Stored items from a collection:
________________________________________
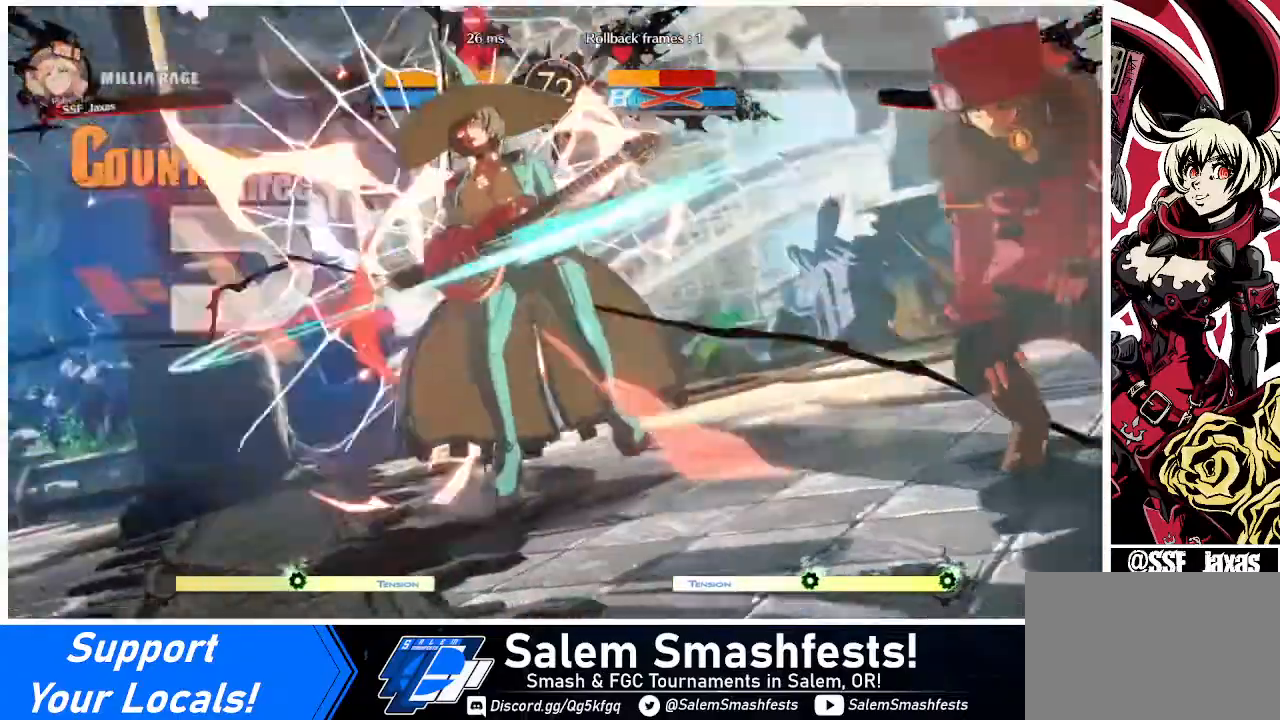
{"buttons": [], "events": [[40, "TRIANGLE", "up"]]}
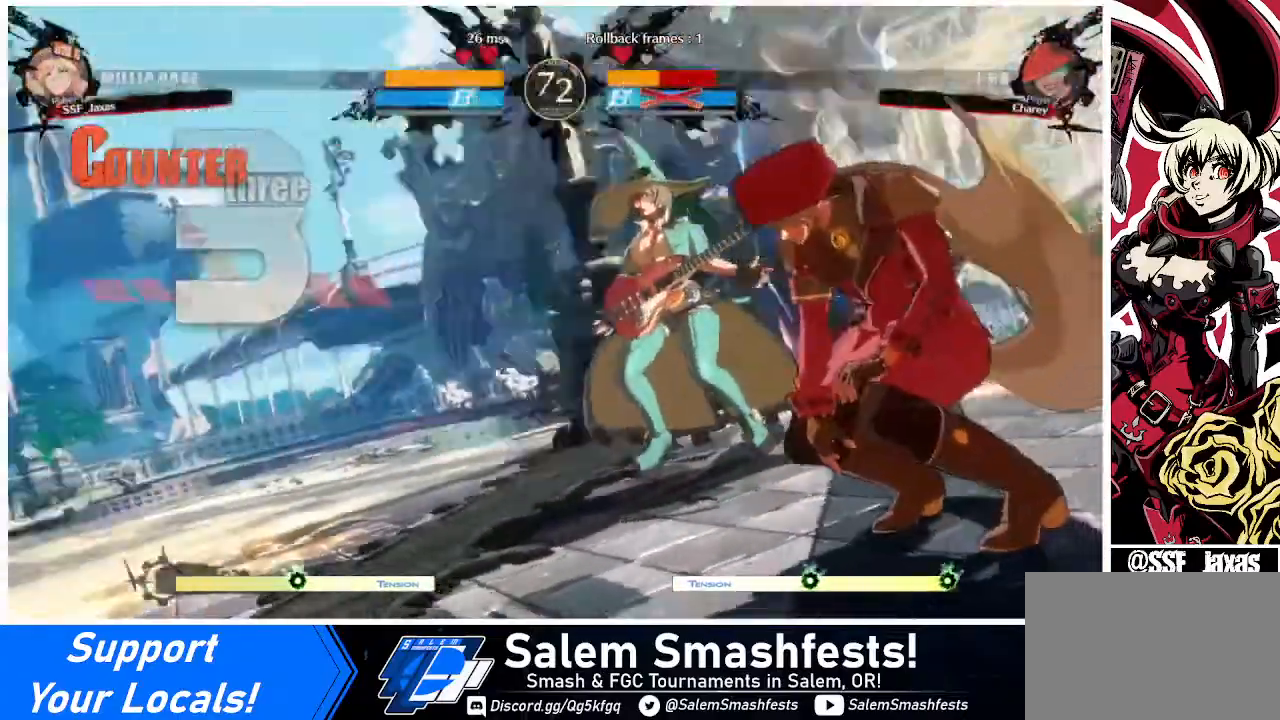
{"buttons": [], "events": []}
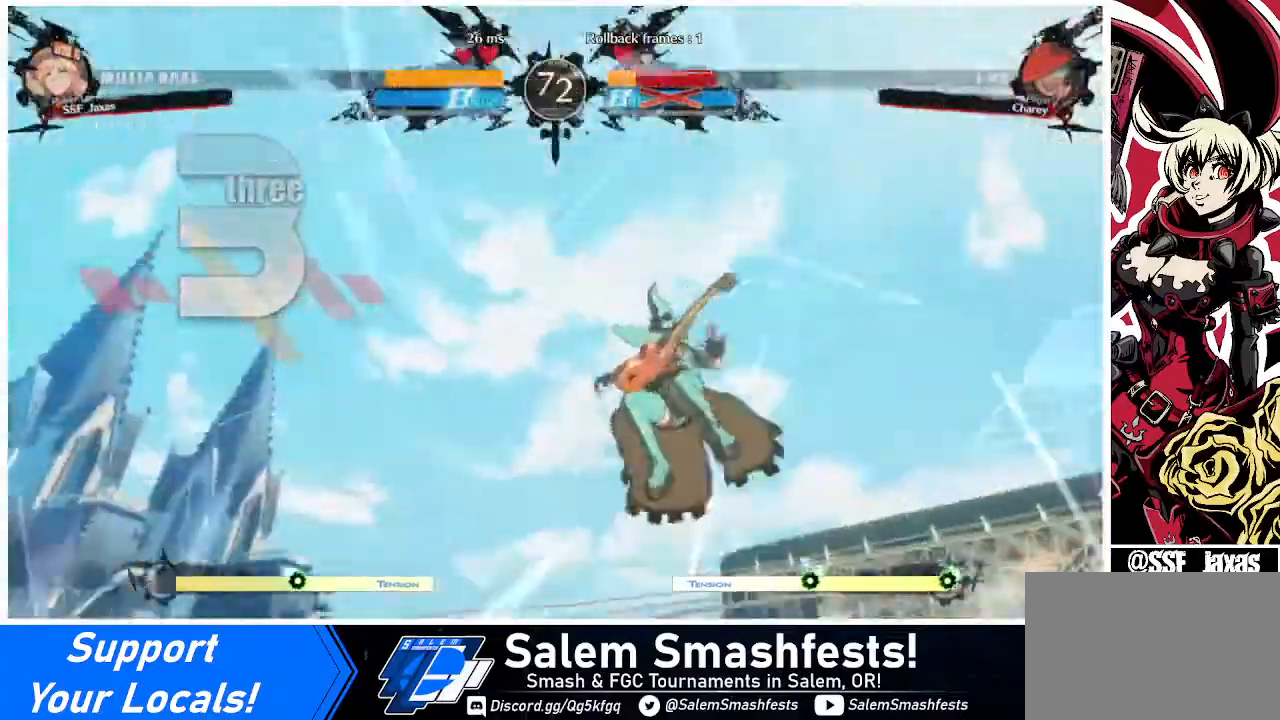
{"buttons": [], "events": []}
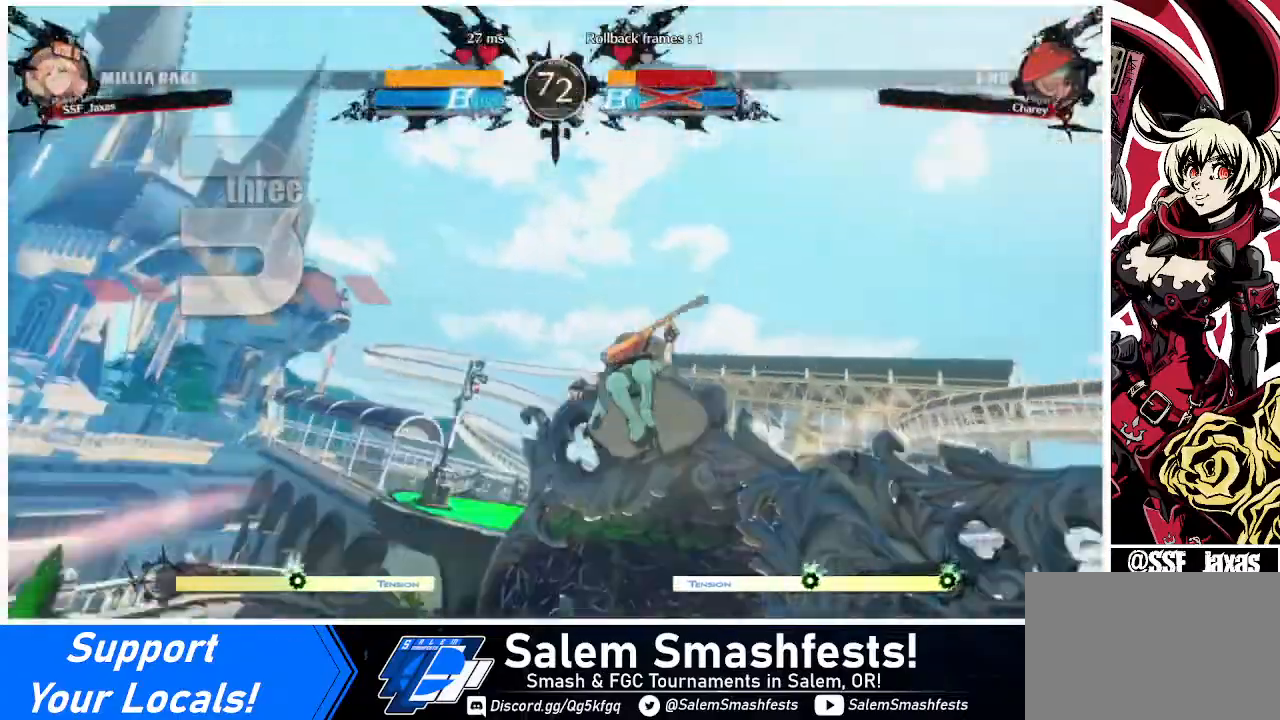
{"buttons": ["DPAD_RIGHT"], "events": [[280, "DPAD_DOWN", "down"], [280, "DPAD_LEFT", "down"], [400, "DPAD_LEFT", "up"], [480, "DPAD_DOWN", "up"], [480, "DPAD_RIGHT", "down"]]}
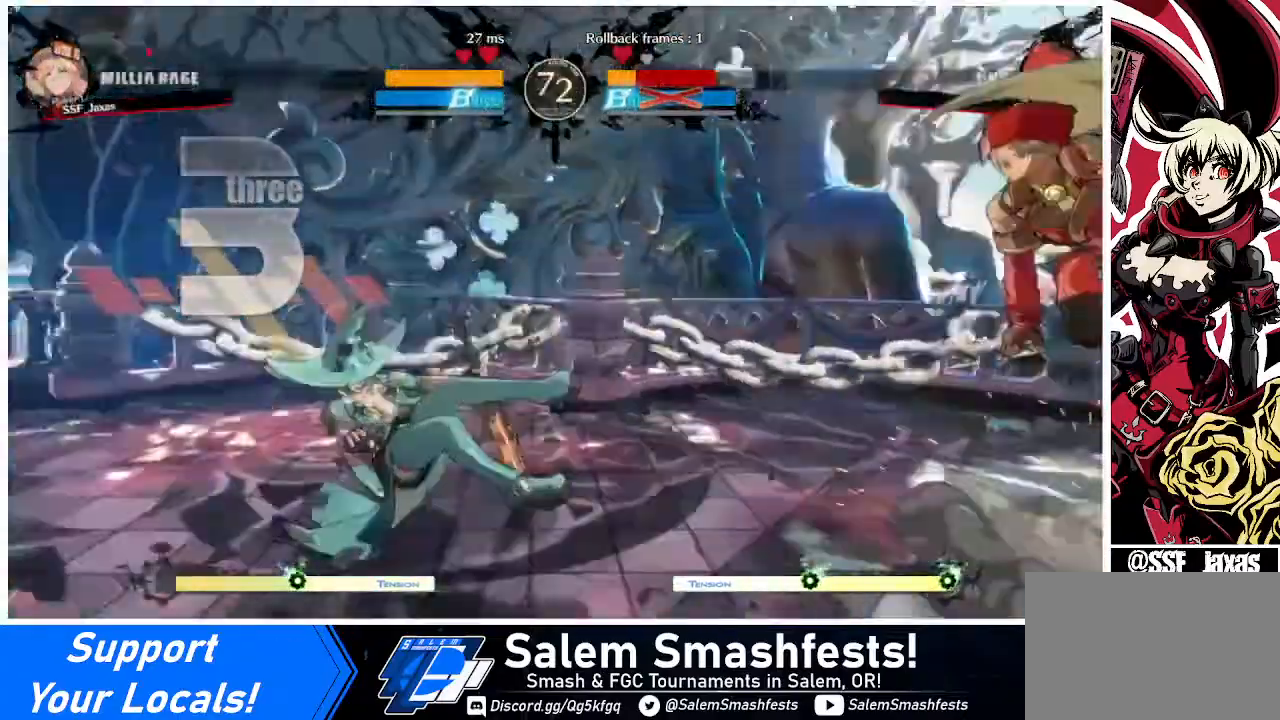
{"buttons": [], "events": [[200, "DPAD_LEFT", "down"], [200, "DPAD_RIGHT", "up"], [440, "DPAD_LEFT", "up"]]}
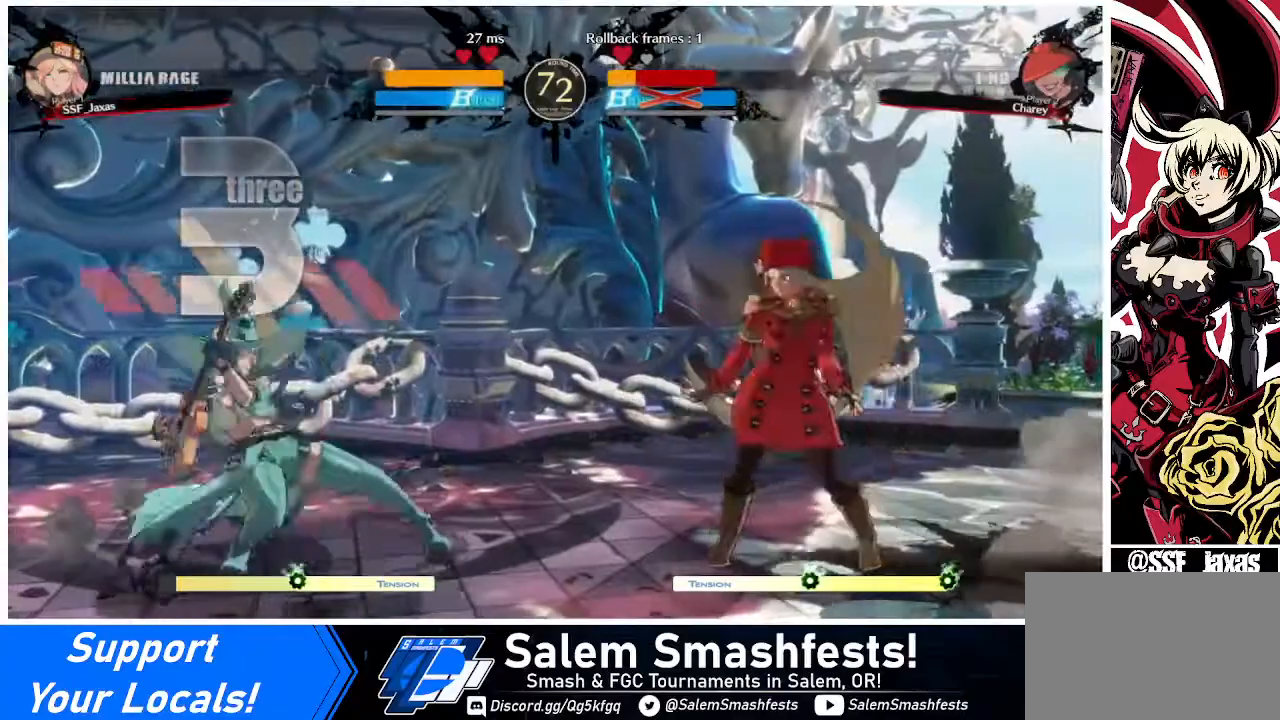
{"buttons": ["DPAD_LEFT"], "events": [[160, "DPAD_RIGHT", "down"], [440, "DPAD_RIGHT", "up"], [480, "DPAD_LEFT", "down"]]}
________________________________________
EXERCISE AIM:
Check every line of the data above for the string "down", and copy those that have it.

TASK RESPONSE:
{"buttons": ["DPAD_RIGHT"], "events": [[280, "DPAD_DOWN", "down"], [280, "DPAD_LEFT", "down"], [400, "DPAD_LEFT", "up"], [480, "DPAD_DOWN", "up"], [480, "DPAD_RIGHT", "down"]]}
{"buttons": [], "events": [[200, "DPAD_LEFT", "down"], [200, "DPAD_RIGHT", "up"], [440, "DPAD_LEFT", "up"]]}
{"buttons": ["DPAD_LEFT"], "events": [[160, "DPAD_RIGHT", "down"], [440, "DPAD_RIGHT", "up"], [480, "DPAD_LEFT", "down"]]}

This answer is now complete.